++++ BRANO DA LEGGERE

Realismo, concretezza ed efficacia hanno i propri temi. Alcuni, non altri.

Sono il lavoro, la sostenibilità e la solidarietà sociale. Questi temi e il modo realista di svilupparli sono comuni sia alla sensibilità riformista che a quella radicale e rivoluzionaria: entrambe hanno perso mordente, entrambe possono riprenderlo. Possono anche fare strada assieme, tanto indietro siamo rimasti. C’è molta strada da qui al 1921.

5

Altrimenti detto: il lavoro, la sostenibilità e la solidarietà sociale vivono politicamente solo attraverso la costruzione sociale di istanze realistiche, concrete e dotate di efficacia.

La casa brucia, e l’urgenza ci chiama alla determinazione del possibile: ogni scatto nel presente poi aprirà scenari di possibilità più ambiziosi e radicali, e sarà come prendersi cura dell’accrescimento della propria potenza.

Pensare un’organizzazione politica oggi significa attraversare un paesaggio di macerie. Sono le macerie delle forme organizzative che hanno segnato la storia recente e passata, e sono le macerie sociali dei legami sfilacciati e consunti sia dal dispositivo “individualizzante” proprio delle politiche neoliberiste, acuito dagli shock delle crisi che abbiamo attraversato, sia dall’incapacità politica a sinistra di costruire modelli organizzativi e forme nuove dell’azione sociale capaci di contrastare tale tendenza.

Qual è l’atteggiamento giusto, quello da tenere, attraversando il paesaggio delle macerie del politico? Certamente non l’anastilosi, ossia cercare di segnare pietra per pietra nel tentativo di ricostruire gli edifici crollati così com’erano, ma neanche la tabula rasa, attraversare le macerie pensando che nulla di ciò che intralcia il cammino ora possa avere funzione nel presente.

Certamente le macerie non devono essere d’ostacolo, e molto lo sono state finché come macerie le abbiamo potute finalmente riconoscere.

Meglio: voglio dire che con un cambiamento di sguardo le macerie cessano di esser tali e diventano elementi, parziali, per ricostruire. Un paesaggio di macerie è guardato come si guarda una cosa distrutta, ed è uno sguardo carico di memoria: così lo sguardo rimane contemplativo, e non offre presa possibile sul reale, rimanendo fermi tra la nostalgia e il carattere inutile e distruttivo delle macerie per il presente.

++++++++
++++ RECORD MOSTRATI

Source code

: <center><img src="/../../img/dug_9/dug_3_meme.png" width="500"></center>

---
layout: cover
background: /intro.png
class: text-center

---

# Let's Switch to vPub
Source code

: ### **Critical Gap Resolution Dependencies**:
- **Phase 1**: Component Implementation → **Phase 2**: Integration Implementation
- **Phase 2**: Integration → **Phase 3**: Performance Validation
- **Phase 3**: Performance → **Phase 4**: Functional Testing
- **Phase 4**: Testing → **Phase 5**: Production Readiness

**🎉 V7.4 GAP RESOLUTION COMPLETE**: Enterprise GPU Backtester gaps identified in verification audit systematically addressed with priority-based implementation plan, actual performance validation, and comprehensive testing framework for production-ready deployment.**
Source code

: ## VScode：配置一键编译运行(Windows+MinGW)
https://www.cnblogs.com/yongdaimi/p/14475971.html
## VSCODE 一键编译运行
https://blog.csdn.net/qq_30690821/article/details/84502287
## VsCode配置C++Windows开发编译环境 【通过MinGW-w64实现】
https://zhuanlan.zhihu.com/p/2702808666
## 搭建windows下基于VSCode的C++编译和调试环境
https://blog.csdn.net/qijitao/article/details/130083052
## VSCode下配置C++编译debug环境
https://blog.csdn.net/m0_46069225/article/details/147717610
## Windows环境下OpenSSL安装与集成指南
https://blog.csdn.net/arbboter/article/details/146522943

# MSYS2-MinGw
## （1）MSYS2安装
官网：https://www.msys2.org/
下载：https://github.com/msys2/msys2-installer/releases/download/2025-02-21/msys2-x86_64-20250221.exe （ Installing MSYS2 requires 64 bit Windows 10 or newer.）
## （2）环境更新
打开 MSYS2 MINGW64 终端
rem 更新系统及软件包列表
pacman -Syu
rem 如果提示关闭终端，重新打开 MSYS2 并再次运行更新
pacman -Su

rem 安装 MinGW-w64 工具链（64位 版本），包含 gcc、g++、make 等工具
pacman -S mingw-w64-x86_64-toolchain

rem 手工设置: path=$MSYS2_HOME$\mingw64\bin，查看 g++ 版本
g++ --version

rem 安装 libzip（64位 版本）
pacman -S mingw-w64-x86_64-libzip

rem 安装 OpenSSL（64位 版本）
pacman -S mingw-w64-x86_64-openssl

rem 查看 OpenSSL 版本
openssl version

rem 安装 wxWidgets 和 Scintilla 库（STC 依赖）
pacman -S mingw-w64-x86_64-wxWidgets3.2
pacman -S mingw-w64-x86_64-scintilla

++++++++

RICHIESTA 1 →
Trascrivi dal brano la parte compresa tra "Certamente le macerie" e "per il presente.", estremi inclusi.
RICHIESTA 2 →
Per ciascuna affermazione indica se concorda con il brano, rispondendo sì o no e citando tra virgolette le parole del brano che lo stabiliscono. (a) I temi indicati sono il lavoro, la sostenibilità e la solidarietà sociale. (b) L'anastilosi è presentata come l'atteggiamento giusto davanti alle macerie. (c) Lo sguardo contemplativo sulle macerie offre presa sul reale.
I record provengono da un'altra fonte.

SOLUZIONE 1 →
Certamente le macerie non devono essere d’ostacolo, e molto lo sono state finché come macerie le abbiamo potute finalmente riconoscere.

Meglio: voglio dire che con un cambiamento di sguardo le macerie cessano di esser tali e diventano elementi, parziali, per ricostruire. Un paesaggio di macerie è guardato come si guarda una cosa distrutta, ed è uno sguardo carico di memoria: così lo sguardo rimane contemplativo, e non offre presa possibile sul reale, rimanendo fermi tra la nostalgia e il carattere inutile e distruttivo delle macerie per il presente.

SOLUZIONE 2 →
(a) Sì: «Sono il lavoro, la sostenibilità e la solidarietà sociale.»
(b) No: «Certamente non l’anastilosi»
(c) No: «così lo sguardo rimane contemplativo, e non offre presa possibile sul reale»